Posted Wednesday, October 31, 2012 by Derek Bahler
River City is offering local, competitive, and affordable JV and Varsity box leagues for the winter of 2012-2013!

SESSION 1: 11/5 - 12/17    SESSION 2: 1/7 - 2/25

League games will be on Monday nights - 7-9 for JV and 9-10 for Varsity

The JV league will have the traditional Geneva, Batavia, St. Charles North and St. Charles East teams.

The Varsity league will be a competitive pick-up style game each week.  Teams will change each week, so that players can learn how to adapt to different players.


Read below for some of the benefits of playing box lacrosse:

River City's format for indoor lacrosse places great deal of emphasis on players' stick skills and field awareness.  Having excellent stick skills is one the key traits that separates the great players from the rest of the pack at all levels of lacrosse, and the tight enclosures of the indoor playing field help players improve their skills with greater efficiency.

Indoor or Box Lacrosse is the National Spring Sport in Canada. Canadian players start Box Lacrosse as young as Kindergarten!  US college coaches have recently taken notice of Canadians advanced passing skills, field vision, shooting accuracy, and ball handling skills in traffic:

"Of the top 10 points producers in Division I lacrosse, six are Canadian. Stony Brook, a program that will make its first appearance in the NCAA Tournament since 2002, owns the nation’s No. 2 scoring offense and shoots a national-best 41 percent. Four of Stony Brook’s top five goal scorers are Canadian, including one of the five Tewaaraton Trophy finalists — Kevin Crowley. Canadian Curtis Dickson, another Tewaaraton finalist, leads the nation in goals (62). Logan Schuss, a freshman attackman from British Columbia, led Ohio State in points (24-24). Travis Comeau, a freshman attackman from The Hill Academy in Ontario, tied for Georgetown’s goal-scoring lead (25), despite starting just seven of 13 Hoyas games. Hofstra’s Canadian pair Jamie Lincoln and Jay Card sit 1-2 in points for the Pride. Denver attackman Mark Matthews leads the Pioneers in goals...

Five years ago, fewer than 50 Canadians played Division I, II and III lacrosse in the United States. Now, 195 Canadians 
play here*, said Jason Donville, a hedge fund manager who has extensively researched and blogged about Canadian lacrosse.  Robert Morris’ roster features nine Canadians. Bellarmine, based in Louisville, has 12 Canadians; Canisius has eight.  Most of them are scorers. By Donville’s calculations, 83 percent of the Canadians playing NCAA lacrosse last season were either midfielders or attackmen.

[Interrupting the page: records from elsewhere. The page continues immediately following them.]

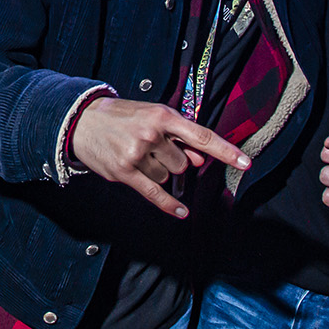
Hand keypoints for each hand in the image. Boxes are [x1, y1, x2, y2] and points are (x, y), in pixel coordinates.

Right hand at [69, 98, 251, 218]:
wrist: (82, 119)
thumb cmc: (122, 117)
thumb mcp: (152, 116)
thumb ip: (178, 136)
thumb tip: (201, 159)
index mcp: (163, 116)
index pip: (203, 136)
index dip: (226, 151)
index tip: (246, 164)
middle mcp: (152, 134)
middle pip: (182, 164)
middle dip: (173, 161)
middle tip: (151, 148)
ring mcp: (137, 153)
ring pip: (167, 177)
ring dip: (158, 172)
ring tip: (136, 155)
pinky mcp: (124, 171)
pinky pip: (154, 192)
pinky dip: (168, 203)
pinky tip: (182, 212)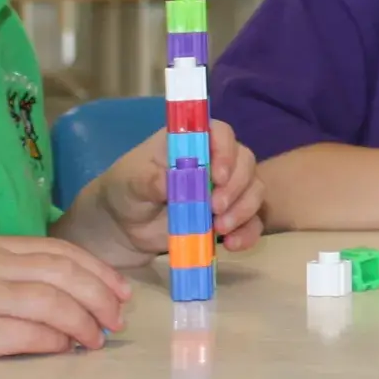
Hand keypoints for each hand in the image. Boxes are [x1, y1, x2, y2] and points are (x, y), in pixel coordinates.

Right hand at [0, 235, 131, 378]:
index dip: (99, 272)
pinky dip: (55, 342)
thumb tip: (92, 294)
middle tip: (118, 322)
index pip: (62, 252)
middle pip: (63, 273)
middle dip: (100, 297)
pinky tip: (67, 349)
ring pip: (52, 303)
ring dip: (83, 323)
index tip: (123, 293)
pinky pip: (28, 334)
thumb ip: (25, 279)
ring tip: (97, 340)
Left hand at [98, 118, 264, 259]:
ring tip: (220, 228)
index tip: (216, 177)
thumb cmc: (127, 190)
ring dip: (244, 209)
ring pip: (254, 190)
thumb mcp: (131, 182)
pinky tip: (232, 244)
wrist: (124, 227)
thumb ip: (150, 179)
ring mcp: (225, 190)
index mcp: (192, 142)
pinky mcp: (228, 217)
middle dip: (236, 186)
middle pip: (245, 161)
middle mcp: (215, 161)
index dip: (226, 151)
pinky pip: (252, 221)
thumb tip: (171, 180)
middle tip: (215, 207)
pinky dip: (248, 232)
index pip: (221, 134)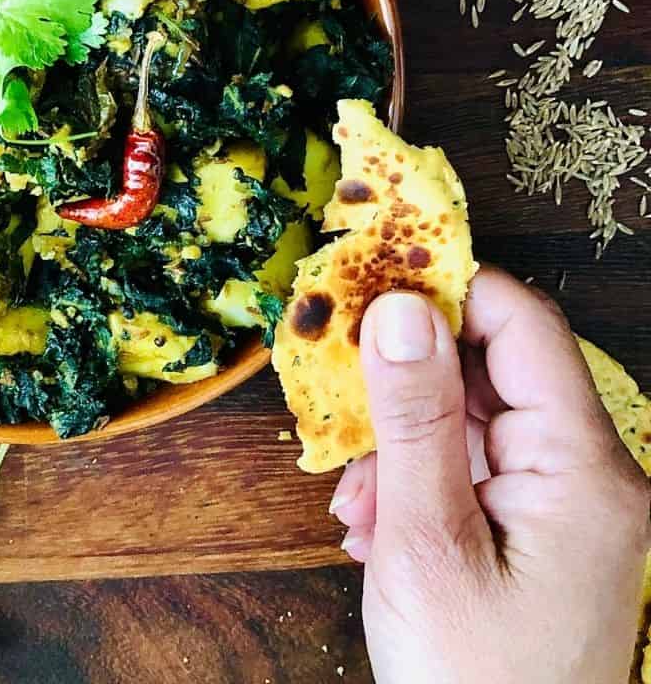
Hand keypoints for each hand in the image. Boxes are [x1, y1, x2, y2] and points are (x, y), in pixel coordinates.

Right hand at [330, 267, 650, 683]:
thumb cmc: (472, 682)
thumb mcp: (427, 543)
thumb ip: (415, 418)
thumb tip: (399, 307)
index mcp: (584, 469)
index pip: (522, 325)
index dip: (447, 292)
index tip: (367, 287)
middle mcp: (591, 476)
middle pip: (492, 371)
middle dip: (407, 384)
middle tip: (340, 412)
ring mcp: (568, 506)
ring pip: (473, 420)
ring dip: (402, 443)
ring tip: (358, 502)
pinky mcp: (541, 532)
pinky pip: (475, 469)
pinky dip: (419, 481)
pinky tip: (377, 526)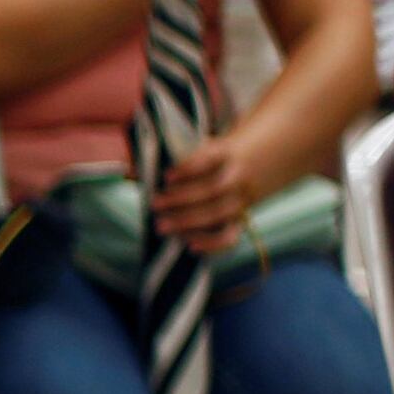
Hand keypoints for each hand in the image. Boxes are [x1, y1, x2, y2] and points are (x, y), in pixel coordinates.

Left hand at [147, 132, 260, 249]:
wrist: (260, 160)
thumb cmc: (218, 154)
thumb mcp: (205, 145)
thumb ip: (177, 154)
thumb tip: (133, 171)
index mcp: (227, 153)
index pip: (210, 159)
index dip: (189, 168)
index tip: (166, 176)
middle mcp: (238, 176)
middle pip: (212, 190)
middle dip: (181, 199)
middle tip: (155, 204)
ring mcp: (242, 199)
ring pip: (219, 213)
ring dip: (188, 222)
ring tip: (161, 226)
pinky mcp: (242, 219)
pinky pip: (231, 236)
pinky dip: (212, 245)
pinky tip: (190, 248)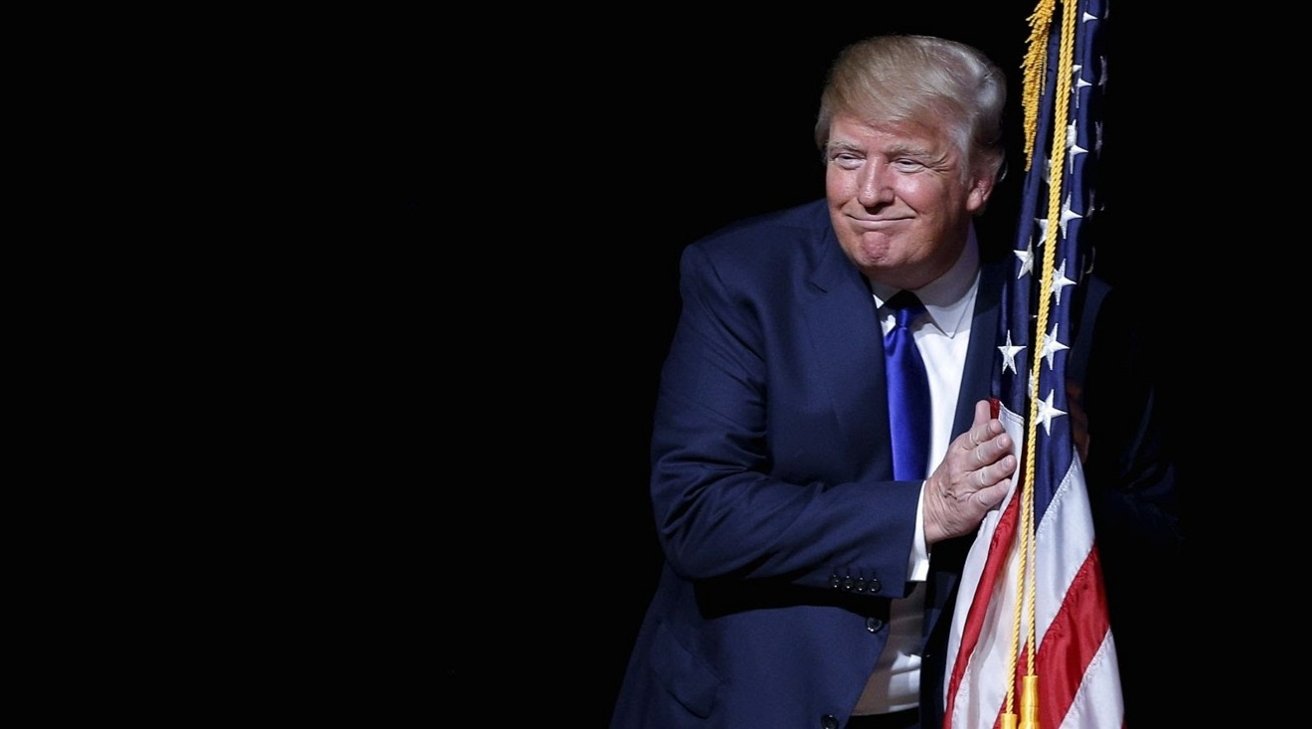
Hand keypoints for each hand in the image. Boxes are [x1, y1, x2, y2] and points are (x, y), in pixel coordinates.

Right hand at [923, 400, 1016, 543]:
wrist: (934, 507)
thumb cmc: (954, 474)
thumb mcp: (962, 448)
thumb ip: (977, 427)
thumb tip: (984, 404)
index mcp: (961, 449)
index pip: (975, 437)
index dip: (987, 431)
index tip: (997, 425)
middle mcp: (962, 467)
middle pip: (980, 455)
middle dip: (993, 447)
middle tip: (1006, 440)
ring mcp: (966, 486)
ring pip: (984, 476)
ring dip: (998, 469)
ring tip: (1011, 462)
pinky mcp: (971, 506)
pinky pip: (984, 498)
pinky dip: (994, 493)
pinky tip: (1005, 487)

"Somebody seemed to figure out,” Donville said, “that Canadians had a certain style that was very impactful in the NCAA.” Everybody traces that style to the box, the strain of lacrosse that originated in Canada. To field lacrosse connoisseurs, the cramped quarters of the box, with its ice hockey boards, its permissive physicality, its tiny cage and cartoonishly padded goalie, seem claustrophobic and crude. But lacrosse insiders cite those very qualities as perfect breeding grounds for the college field game."